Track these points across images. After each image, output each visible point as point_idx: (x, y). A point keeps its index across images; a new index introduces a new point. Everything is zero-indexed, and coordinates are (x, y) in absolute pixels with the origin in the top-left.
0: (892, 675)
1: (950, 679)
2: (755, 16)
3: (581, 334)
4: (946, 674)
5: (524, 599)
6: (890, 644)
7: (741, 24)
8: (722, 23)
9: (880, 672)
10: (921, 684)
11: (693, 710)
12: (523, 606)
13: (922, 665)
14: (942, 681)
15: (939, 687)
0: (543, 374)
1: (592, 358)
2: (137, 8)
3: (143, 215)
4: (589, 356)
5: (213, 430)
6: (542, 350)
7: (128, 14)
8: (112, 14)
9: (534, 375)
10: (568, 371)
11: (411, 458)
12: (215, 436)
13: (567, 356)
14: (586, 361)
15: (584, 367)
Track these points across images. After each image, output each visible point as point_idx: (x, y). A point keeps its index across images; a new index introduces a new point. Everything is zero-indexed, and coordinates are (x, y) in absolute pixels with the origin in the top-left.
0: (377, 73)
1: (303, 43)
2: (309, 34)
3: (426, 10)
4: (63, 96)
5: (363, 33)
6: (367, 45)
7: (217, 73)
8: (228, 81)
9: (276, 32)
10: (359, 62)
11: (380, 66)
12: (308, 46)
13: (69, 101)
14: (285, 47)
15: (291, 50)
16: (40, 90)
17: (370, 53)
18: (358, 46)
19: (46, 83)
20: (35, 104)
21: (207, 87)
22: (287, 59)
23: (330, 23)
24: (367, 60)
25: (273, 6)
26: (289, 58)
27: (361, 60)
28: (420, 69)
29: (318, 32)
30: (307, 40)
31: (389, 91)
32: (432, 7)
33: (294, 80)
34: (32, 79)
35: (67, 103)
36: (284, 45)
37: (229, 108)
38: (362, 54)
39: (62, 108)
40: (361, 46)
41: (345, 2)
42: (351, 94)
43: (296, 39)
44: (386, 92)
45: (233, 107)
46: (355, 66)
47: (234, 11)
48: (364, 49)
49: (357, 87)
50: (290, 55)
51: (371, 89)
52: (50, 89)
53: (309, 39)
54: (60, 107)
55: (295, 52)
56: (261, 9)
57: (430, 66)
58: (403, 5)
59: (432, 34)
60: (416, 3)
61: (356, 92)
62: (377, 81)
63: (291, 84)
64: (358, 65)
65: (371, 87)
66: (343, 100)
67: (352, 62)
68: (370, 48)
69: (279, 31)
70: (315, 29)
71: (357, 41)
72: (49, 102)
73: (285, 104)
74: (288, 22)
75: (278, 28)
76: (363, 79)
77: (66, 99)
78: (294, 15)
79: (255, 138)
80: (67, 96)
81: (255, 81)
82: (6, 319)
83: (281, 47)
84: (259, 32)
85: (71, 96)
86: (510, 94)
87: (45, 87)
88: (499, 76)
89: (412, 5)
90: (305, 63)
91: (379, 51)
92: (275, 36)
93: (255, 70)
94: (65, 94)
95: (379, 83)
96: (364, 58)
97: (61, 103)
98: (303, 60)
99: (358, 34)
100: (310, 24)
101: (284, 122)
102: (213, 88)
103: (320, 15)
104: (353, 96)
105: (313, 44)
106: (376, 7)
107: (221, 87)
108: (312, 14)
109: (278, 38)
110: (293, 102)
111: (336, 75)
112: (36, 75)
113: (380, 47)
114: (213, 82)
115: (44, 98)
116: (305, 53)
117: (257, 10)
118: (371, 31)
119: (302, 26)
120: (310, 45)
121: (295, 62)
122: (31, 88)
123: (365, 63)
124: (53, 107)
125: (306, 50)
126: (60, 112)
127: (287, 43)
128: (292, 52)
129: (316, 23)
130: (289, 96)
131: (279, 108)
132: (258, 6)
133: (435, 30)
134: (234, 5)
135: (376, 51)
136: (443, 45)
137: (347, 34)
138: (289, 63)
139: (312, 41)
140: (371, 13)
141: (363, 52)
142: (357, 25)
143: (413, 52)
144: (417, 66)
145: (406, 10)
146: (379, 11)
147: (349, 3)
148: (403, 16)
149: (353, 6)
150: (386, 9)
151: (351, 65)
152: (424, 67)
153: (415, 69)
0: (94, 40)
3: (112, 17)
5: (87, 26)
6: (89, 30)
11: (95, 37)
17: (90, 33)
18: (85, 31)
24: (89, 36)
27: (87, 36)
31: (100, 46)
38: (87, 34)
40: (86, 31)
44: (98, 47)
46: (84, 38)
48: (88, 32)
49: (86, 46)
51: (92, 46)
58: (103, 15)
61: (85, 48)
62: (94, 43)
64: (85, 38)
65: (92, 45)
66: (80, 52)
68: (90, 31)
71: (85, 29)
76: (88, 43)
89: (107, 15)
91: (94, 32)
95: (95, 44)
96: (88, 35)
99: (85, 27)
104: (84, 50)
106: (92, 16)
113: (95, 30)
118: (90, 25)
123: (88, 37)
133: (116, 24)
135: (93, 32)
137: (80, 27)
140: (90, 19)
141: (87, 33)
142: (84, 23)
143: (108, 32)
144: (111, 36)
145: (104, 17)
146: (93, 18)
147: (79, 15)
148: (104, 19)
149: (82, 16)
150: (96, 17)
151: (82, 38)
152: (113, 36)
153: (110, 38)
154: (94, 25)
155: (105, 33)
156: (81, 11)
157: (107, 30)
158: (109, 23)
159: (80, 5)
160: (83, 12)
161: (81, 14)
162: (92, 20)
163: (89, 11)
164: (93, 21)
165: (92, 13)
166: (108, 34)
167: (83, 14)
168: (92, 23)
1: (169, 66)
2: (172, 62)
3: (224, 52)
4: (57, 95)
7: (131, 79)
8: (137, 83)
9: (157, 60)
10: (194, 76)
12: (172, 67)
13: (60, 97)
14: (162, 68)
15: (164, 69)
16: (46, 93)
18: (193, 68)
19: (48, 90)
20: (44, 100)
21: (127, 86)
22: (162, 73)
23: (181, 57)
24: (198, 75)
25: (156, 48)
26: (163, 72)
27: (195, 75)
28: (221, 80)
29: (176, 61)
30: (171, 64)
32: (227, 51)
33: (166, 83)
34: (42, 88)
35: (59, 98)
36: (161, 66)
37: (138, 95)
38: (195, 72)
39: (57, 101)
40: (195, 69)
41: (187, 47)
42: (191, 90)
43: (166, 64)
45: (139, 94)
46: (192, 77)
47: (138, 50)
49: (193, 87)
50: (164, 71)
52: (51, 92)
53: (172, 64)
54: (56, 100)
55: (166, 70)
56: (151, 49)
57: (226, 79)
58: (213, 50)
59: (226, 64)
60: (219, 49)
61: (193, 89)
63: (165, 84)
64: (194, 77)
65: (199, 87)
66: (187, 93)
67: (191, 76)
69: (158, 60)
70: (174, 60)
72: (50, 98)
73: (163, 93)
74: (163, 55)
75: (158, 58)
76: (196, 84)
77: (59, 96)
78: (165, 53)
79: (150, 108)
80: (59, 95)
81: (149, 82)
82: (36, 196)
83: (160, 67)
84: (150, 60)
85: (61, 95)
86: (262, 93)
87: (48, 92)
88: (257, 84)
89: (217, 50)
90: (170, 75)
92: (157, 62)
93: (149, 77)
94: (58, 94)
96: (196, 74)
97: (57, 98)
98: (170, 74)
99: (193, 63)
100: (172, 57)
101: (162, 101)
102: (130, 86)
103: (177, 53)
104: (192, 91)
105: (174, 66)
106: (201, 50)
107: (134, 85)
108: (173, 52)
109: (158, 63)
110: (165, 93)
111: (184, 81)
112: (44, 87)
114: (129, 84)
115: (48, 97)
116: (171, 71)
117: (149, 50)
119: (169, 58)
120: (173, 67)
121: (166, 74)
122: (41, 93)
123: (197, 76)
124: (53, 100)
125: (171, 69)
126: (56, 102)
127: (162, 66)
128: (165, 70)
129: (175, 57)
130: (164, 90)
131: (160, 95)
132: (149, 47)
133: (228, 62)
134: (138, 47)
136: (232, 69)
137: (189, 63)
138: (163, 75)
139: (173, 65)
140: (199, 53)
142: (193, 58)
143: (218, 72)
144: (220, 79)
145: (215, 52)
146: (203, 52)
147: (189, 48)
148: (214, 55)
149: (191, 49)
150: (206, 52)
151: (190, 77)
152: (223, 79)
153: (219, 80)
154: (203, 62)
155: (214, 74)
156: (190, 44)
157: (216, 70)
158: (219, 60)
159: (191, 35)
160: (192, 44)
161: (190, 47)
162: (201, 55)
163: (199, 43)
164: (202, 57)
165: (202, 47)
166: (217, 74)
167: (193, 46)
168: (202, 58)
□ □ □ □
Copy the material word for word, starting at its first line and stopping after the line that contains "15: (584, 367)", with that line included.

Track these points across images. After each image, output each visible point as point_idx: (x, y). A point keeps its index across images; a new index introduces a new point. Everything is zero-indexed, and coordinates are (x, y) in absolute pixels with the origin in the top-left.
0: (892, 675)
1: (950, 679)
2: (755, 16)
3: (581, 334)
4: (946, 674)
5: (524, 599)
6: (890, 644)
7: (741, 24)
8: (722, 23)
9: (880, 672)
10: (921, 684)
11: (693, 710)
12: (523, 606)
13: (922, 665)
14: (942, 681)
15: (939, 687)
0: (543, 374)
1: (592, 358)
2: (137, 8)
3: (143, 215)
4: (589, 356)
5: (213, 430)
6: (542, 350)
7: (128, 14)
8: (112, 14)
9: (534, 375)
10: (568, 371)
11: (411, 458)
12: (215, 436)
13: (567, 356)
14: (586, 361)
15: (584, 367)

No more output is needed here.